+++ Recorded data +++

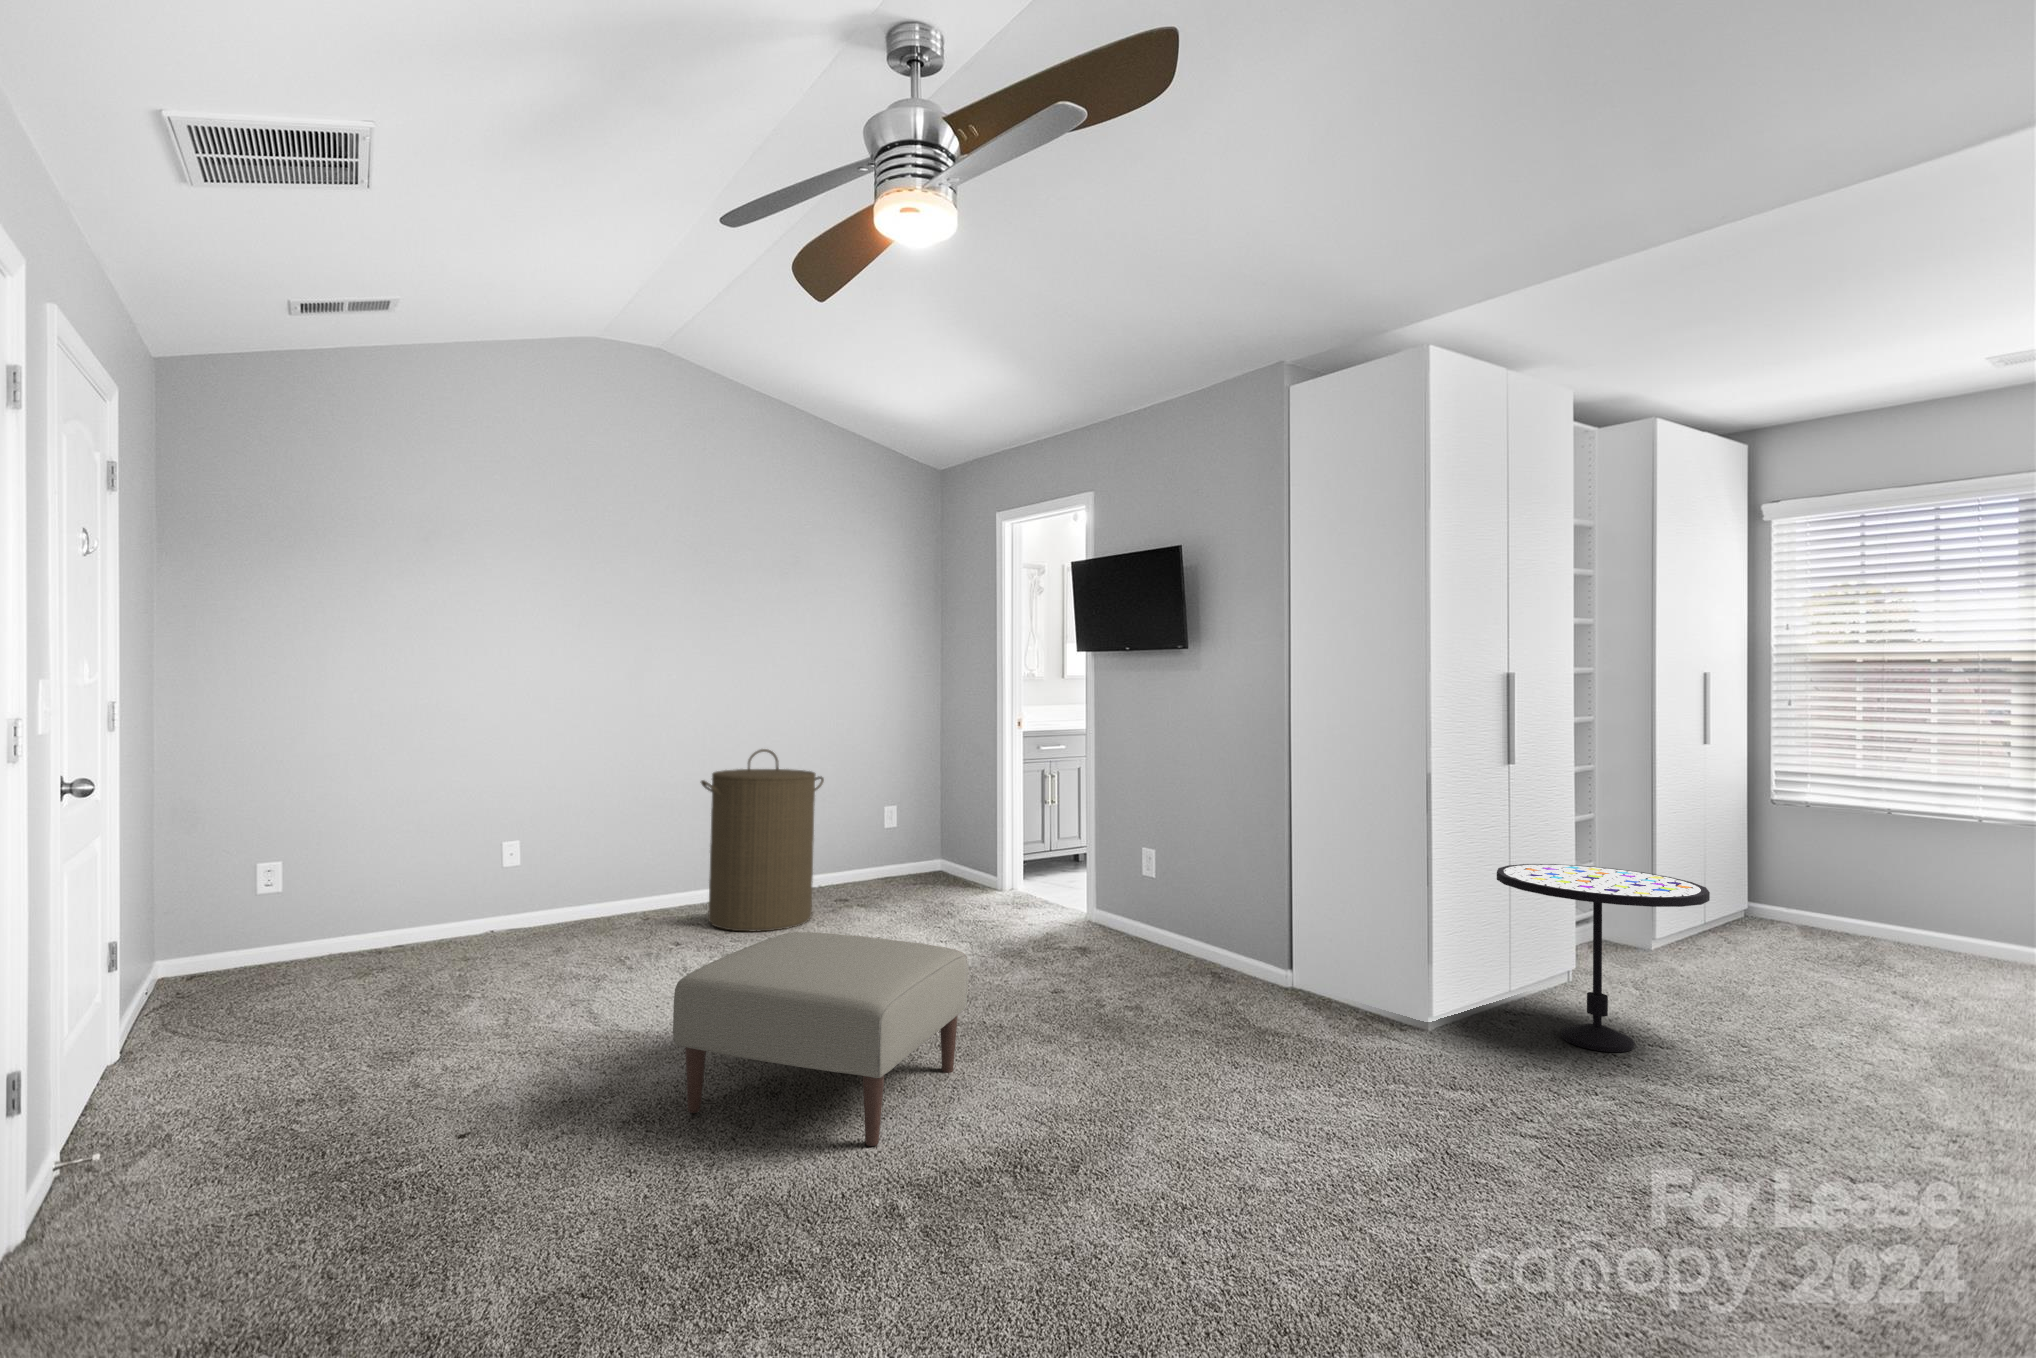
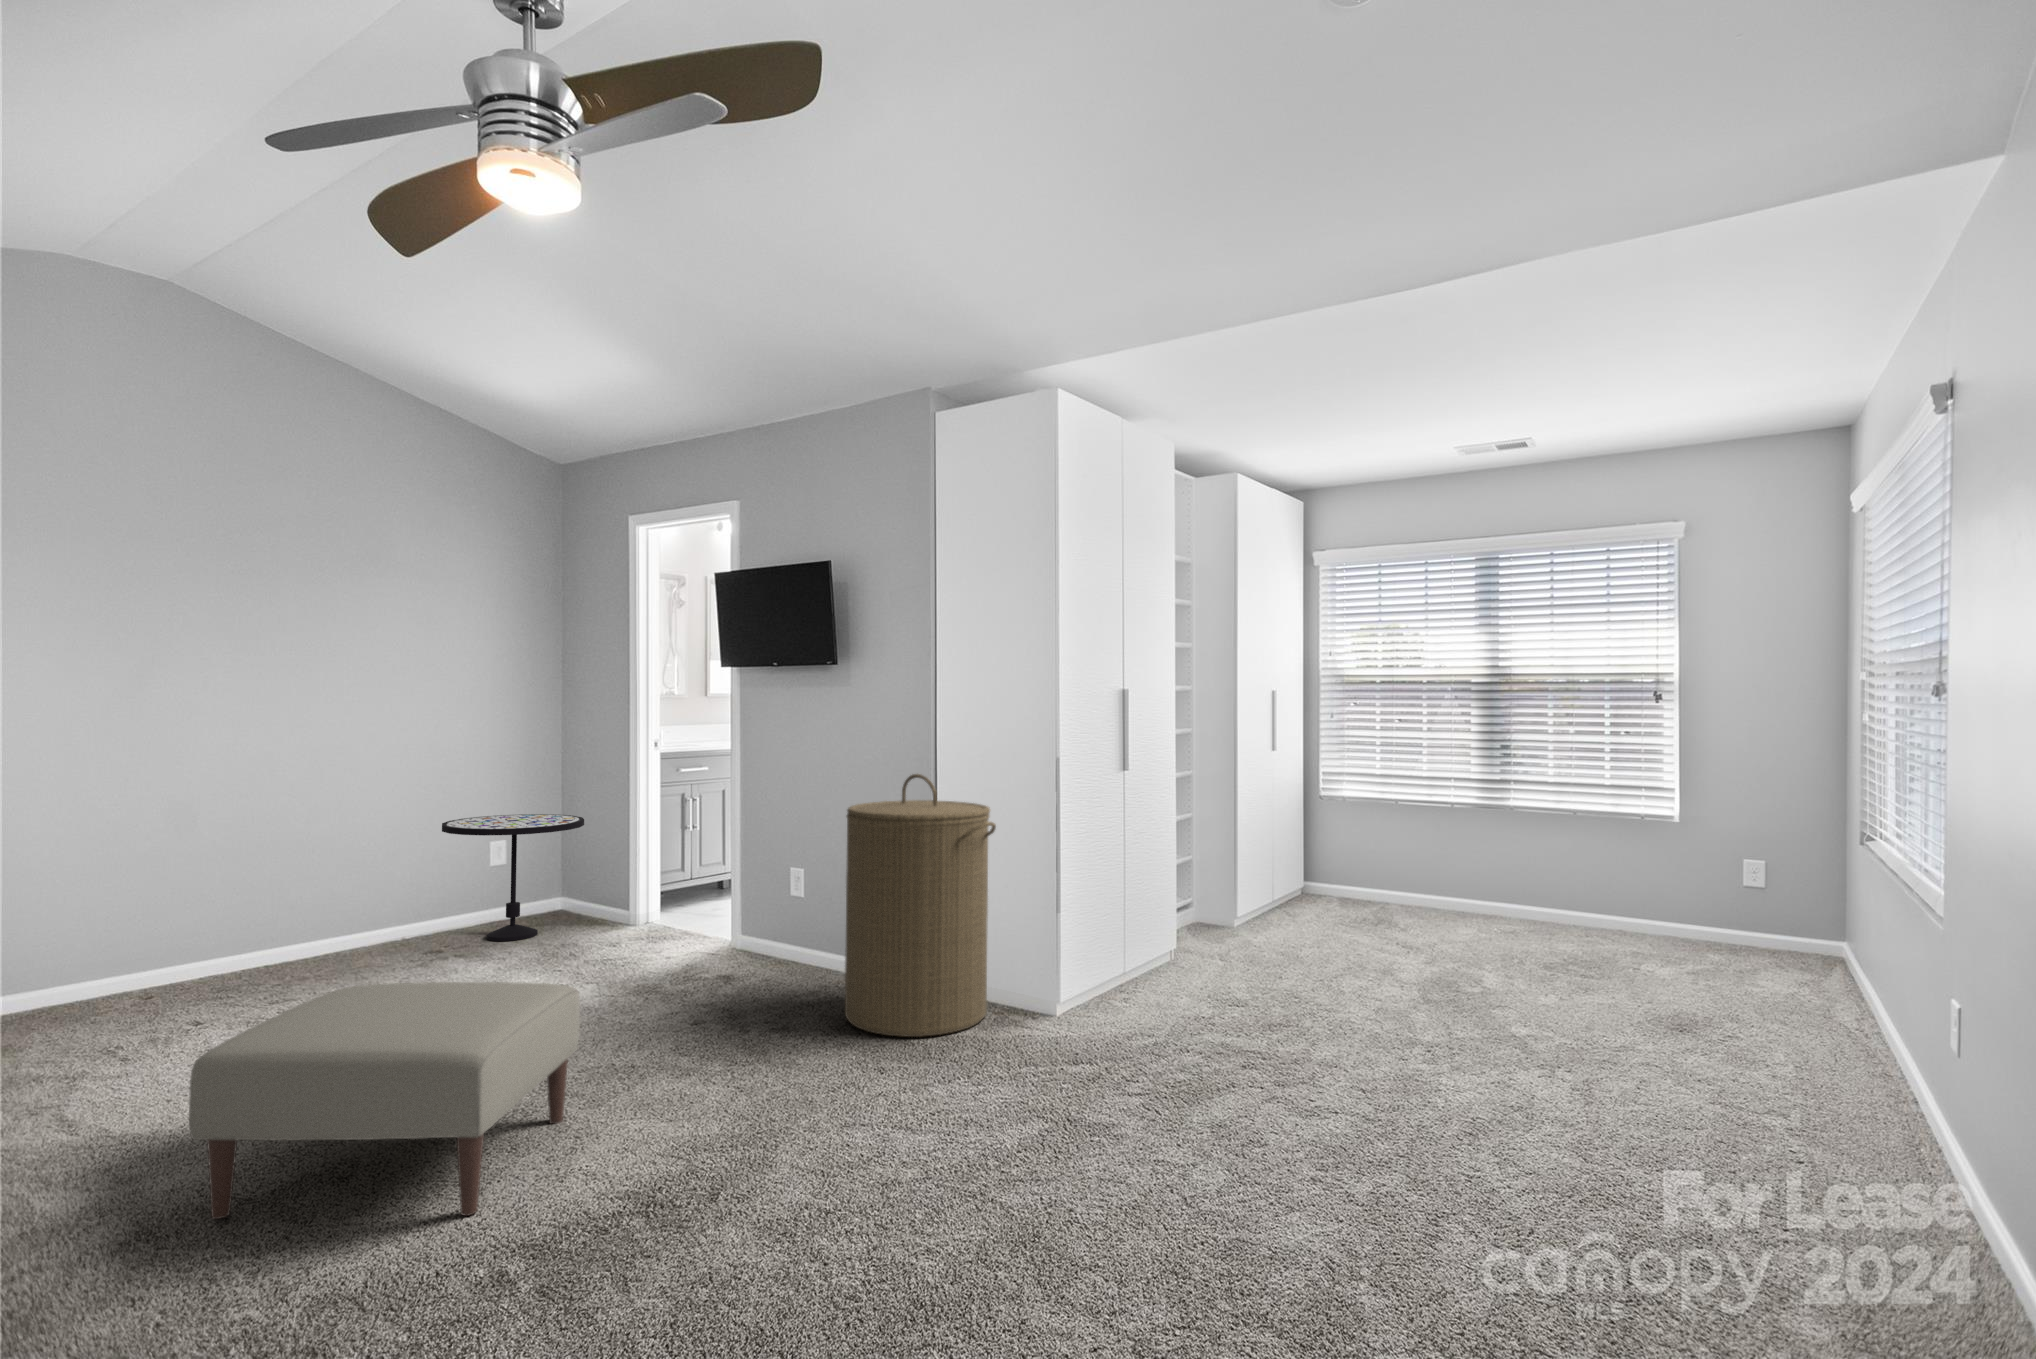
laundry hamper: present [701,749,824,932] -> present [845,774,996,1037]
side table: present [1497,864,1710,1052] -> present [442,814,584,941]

+++
+++ Recorded data +++

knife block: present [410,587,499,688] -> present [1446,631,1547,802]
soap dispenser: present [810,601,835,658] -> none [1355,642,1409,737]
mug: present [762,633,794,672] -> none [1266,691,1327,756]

+++
+++ Recorded data +++

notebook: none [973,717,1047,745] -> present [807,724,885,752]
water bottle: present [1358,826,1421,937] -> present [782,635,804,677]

+++

Assigned task: Reproduce the lines of the entries above from the one with "laundry hamper: present" to the one with "side table: present", both included, exactly and without any other line.

Task result:
laundry hamper: present [701,749,824,932] -> present [845,774,996,1037]
side table: present [1497,864,1710,1052] -> present [442,814,584,941]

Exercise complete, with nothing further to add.